Rewrite everything from the start of the items down to the line containing "What is the sum of all Rating values?" as a Markdown table with the columns No. and Text, one row per line, skipping blank lines. Leave out any line after that one.

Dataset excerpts
----------------------------------------

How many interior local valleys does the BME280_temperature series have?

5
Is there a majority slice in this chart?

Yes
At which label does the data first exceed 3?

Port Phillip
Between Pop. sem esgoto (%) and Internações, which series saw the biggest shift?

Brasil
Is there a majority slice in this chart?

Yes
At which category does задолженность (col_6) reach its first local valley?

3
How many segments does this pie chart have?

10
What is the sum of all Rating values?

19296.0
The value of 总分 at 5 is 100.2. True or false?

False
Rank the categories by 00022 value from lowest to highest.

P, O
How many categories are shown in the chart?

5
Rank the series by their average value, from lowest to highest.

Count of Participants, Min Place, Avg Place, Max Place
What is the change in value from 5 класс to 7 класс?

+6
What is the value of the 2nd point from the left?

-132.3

----------------------------------------

> Written solution
| No. | Text |
|---|---|
| 1 | How many interior local valleys does the BME280_temperature series have? |
| 2 | 5 |
| 3 | Is there a majority slice in this chart? |
| 4 | Yes |
| 5 | At which label does the data first exceed 3? |
| 6 | Port Phillip |
| 7 | Between Pop. sem esgoto (%) and Internações, which series saw the biggest shift? |
| 8 | Brasil |
| 9 | Is there a majority slice in this chart? |
| 10 | Yes |
| 11 | At which category does задолженность (col_6) reach its first local valley? |
| 12 | 3 |
| 13 | How many segments does this pie chart have? |
| 14 | 10 |
| 15 | What is the sum of all Rating values? |